Portland prison is a male prison with a capacity of over 500, the majority of whom are young offenders.
The range of courses include maths, English, carpentry, sports and active leisure, creative arts, art and aesign and home cooking.
Portland prison governor, Russ Trent, said: “This outstanding facility will help us achieve our ambition to deliver job-focused training in a safe but educational environment.”
The College was chosen in January to deliver education packages to thousands of prisoners in 13 institutions, employing around 300 staff, under the Offenders' Learning and Skills Service Phase 4 (OLASS 4) provision.
The focus of the successful bid, worth £10 million annually, was based around 'transformational learning' and raising aspirations – ensuring that an education package meets prisoners’ needs when they complete their sentence.

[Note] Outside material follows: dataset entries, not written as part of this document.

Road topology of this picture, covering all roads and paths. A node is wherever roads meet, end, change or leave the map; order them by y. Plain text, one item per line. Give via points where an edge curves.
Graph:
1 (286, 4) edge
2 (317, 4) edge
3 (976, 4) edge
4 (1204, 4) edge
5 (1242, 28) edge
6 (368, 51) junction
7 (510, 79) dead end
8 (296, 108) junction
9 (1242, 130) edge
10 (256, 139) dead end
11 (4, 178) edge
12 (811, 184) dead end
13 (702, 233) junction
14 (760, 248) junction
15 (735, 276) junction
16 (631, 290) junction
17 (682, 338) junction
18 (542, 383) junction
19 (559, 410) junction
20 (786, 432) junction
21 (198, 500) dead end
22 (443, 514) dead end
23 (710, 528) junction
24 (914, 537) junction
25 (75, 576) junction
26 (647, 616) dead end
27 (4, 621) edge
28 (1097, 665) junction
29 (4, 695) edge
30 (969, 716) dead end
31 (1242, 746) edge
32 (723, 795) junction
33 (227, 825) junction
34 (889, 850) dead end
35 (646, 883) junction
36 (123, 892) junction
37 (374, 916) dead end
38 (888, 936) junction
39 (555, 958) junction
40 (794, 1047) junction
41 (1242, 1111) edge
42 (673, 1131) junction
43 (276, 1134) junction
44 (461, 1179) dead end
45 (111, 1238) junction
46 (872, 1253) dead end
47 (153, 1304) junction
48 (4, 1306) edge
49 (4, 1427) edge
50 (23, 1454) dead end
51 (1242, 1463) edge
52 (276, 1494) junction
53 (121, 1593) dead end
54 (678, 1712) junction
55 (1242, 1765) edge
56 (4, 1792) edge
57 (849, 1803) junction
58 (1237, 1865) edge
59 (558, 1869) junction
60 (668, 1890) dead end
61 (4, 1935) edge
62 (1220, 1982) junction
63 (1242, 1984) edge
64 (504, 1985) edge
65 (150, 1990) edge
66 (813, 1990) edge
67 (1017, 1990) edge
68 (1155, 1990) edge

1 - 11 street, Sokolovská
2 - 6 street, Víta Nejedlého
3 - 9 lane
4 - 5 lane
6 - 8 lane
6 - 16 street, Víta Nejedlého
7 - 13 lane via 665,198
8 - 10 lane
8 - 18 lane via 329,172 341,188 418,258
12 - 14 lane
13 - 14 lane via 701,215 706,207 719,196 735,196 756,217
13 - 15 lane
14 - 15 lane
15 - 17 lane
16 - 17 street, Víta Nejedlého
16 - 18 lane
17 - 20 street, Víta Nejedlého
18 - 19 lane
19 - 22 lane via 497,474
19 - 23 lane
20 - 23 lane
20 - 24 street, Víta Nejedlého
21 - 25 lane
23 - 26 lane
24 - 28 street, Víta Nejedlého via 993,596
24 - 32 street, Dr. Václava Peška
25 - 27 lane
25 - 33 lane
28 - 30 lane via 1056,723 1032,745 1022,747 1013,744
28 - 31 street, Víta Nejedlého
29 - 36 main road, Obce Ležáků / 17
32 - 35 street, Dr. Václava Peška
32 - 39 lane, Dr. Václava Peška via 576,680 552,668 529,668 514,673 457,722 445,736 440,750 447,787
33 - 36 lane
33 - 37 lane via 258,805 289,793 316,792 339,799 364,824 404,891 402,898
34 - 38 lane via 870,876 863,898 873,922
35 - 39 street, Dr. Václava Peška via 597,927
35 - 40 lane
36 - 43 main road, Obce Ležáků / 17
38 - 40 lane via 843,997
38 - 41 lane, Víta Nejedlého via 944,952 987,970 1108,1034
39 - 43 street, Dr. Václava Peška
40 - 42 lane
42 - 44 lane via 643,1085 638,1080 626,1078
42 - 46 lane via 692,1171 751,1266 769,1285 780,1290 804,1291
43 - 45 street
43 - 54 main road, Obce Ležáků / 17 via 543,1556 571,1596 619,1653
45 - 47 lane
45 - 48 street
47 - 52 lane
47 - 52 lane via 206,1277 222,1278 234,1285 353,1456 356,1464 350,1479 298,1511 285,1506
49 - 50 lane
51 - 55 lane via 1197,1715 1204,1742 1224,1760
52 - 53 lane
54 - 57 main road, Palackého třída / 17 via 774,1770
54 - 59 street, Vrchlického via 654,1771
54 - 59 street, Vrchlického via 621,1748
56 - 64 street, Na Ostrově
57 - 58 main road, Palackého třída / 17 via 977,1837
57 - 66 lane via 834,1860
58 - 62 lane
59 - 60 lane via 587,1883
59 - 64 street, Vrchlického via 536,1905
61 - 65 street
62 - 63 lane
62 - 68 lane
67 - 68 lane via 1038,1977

The Weston College brand will appear in all South West prison educational facilities, including the College logo 'Creating Brighter Futures', and all prisoners signing up for courses will be official Weston College students.
Dr Paul Phillips and members of Weston College’s senior management team had visited the prisons to find out how current education provision works and gauge how prisoners feel about post-release prospects.
He added: “The majority of prisoners want to engage in learning but it has to be purposeful and induction at prison level is crucial, as is the need to maintain support when prisoners are about to be released.
"This new secure College is a huge step in that right direction."
Peggy Tovey, Weston College's Deputy Principal, is responsible for the implementation of OLASS 4 in the South West on a day-to-day basis.
She said: “OLASS 4 is a challenging, rewarding contract. This secure College is part of this and our aim is to see a new generation of prisoners turn around their lives after taking up courses we offer.
"Raising the aspirations of the learners and linking with businesses will strengthen the opportunities for employment once the learners are released.”
As well as providing educational facilities under the Weston College brand, a key aim is to engage employers large and small to find work for ex-offenders and those out on licence.